Bodley Head, pp. 368, £20

The biologist Merlin Sheldrake is an intriguing character. In a video promoting the publication of his book Entangled Life, which explores the mysterious world of fungi, he cooks and eats mushrooms that have sprouted from the pages of a copy of the book. In another video, the double bassist Misha Mullov-Abbado ‘duets’ with a recording made by Michael Prime of that fungus eating the book.

Readers of Robert Macfarlane’s Underland will recognise Sheldrake from his appearance in that book, where he serves as Macfarlane’s guide to the hidden world of fungi as the two hike around Epping Forest. Sheldrake doesn’t just bring his scientific knowledge to this encounter, but also a bottle of cider that he has pressed from apples fallen from Isaac Newton’s tree in Cambridge, and which he has playfully labelled ‘Gravity’. He is a writer unafraid to admit that he finds the coming together of plant roots and fungi ‘sexy’. All of this is to say that Sheldrake is an unusual thinker — a good job, considering the unusual nature of his subject.
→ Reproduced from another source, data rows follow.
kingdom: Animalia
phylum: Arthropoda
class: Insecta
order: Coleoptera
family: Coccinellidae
Fungi confuse and confound our attempts to understand them. They ‘slip around the systems of classification we build for them’, Sheldrake writes:

A single species of fungus can grow into forms that bear no resemblance to each other whatsoever… [and] many species have no distinctive characteristics that can be used to define their identity.

And yet, they have been, and are still, Sheldrake explains, vital to all life on earth. Without fungi — whose symbiotic relationship with plants enables both parties to ‘trade’ nutrients — plants would not have made the leap from sea to land some 500 million years ago:

Now they are eating rock, making soil, digesting pollutants, nourishing and killing plants, surviving in space, inducing visions, producing food, making medicines, manipulating animal behaviour and influencing the composition of the Earth’s atmosphere.
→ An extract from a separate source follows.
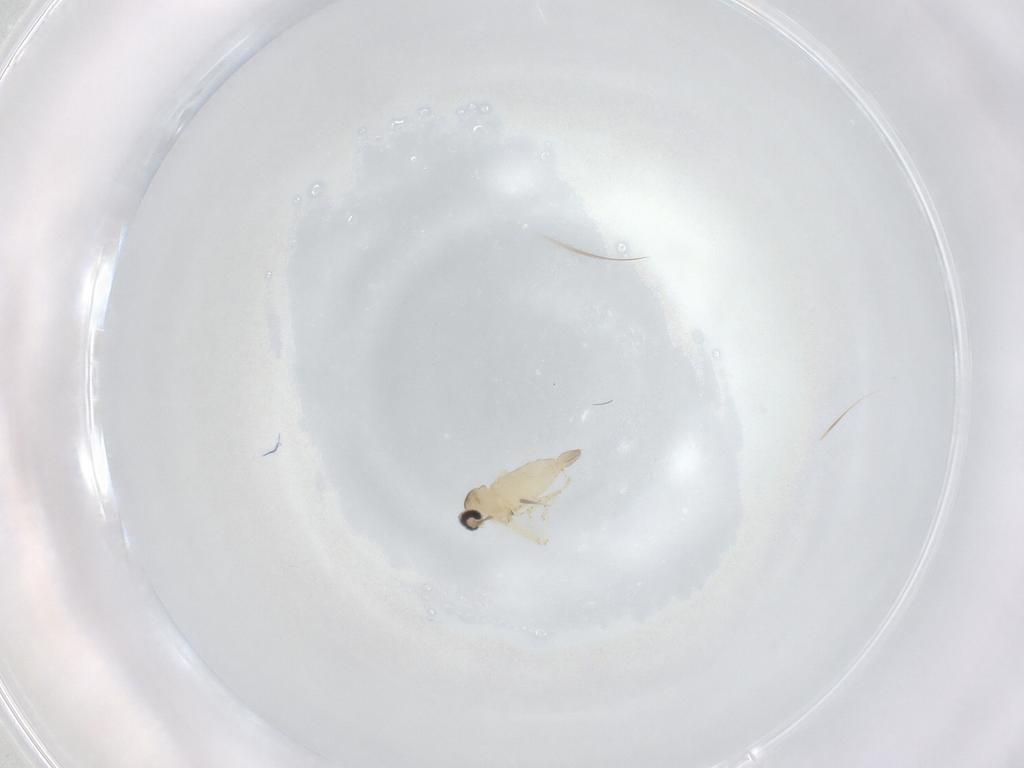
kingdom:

The lives of fungi alone are fascinating, but the questions and wider implications that Sheldrake teases out from them are often truly astounding. One chapter, for instance, considers Ophiocordyceps unilateralis, a fungus which commandeers the bodies of carpenter ants and forces them — via chemical manipulation of their nervous systems — to climb and attach themselves to nearby plants, after which fungal growths sprout from their heads and pepper the air with spores. In one incredible passage Sheldrake writes:

Impelled by the fungus, the ant veers off the tracks of its own evolutionary story — tracks that guide its behaviours and relationships to the world and other ants — and on to the tracks of the evolutionary story of Ophiocordyceps. In physiological, behavioural and evolutionary terms, the ant becomes fungus.
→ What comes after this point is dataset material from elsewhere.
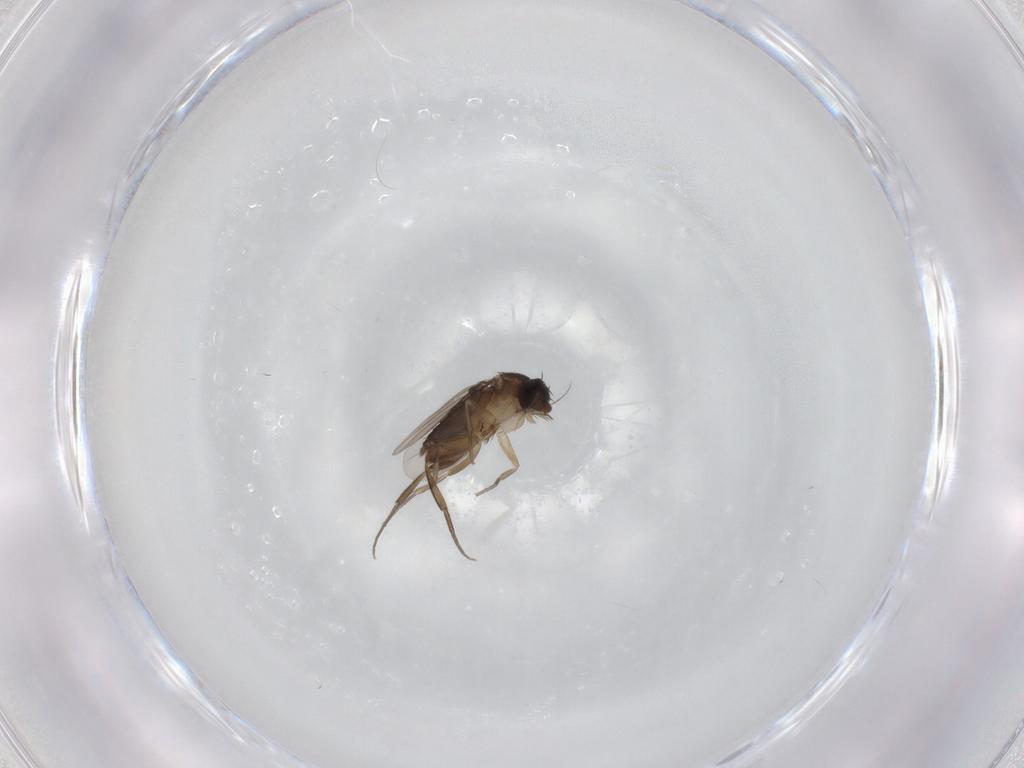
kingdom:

Sheldrake explores the gaps we have created in our own relationship with fungi, and the implications of this. He writes of how ‘global agricultural yields have plateaued, despite a 700-fold increase in fertiliser use over the last half of the 20th century,’ and even though demand has ballooned and will double by 2050. Sheldrake argues that this is, in part, a consequence of our viewing plants as ‘autonomous individuals with neat borders’, soils as ‘more or less lifeless places’ and, by and large, developing our agricultural practices in line with these assumptions, ignoring the importance of fungi in these contexts.

Elsewhere, he describes how these gaps are often closed not by us but by the fungi themselves. He writes of how ‘most mushroom-producing fungi thrive on the mess that humans make’, citing examples such as a fungus that ‘can grow happily on a diet of used diapers’ and another that researchers have marshalled on to a diet consisting solely of used cigarette butts — both of which produce safe, edible oyster mushrooms. Utilising fungi in this way, on a global scale, Sheldrake argues, could help solve food shortages and improve air quality by providing an alternative to burning waste.

Entangled Life is an engrossing, captivating journey into the usually hidden lives of fungi. It would be an impressive offering on the subject by a mycologist at the end of their career; and yet, impressively, Sheldrake is only 32 years old. This is a rigorous, comprehensive, perspective-altering debut by a young author who, if this book is any indication, has an exciting career in not only science but also literature ahead of him.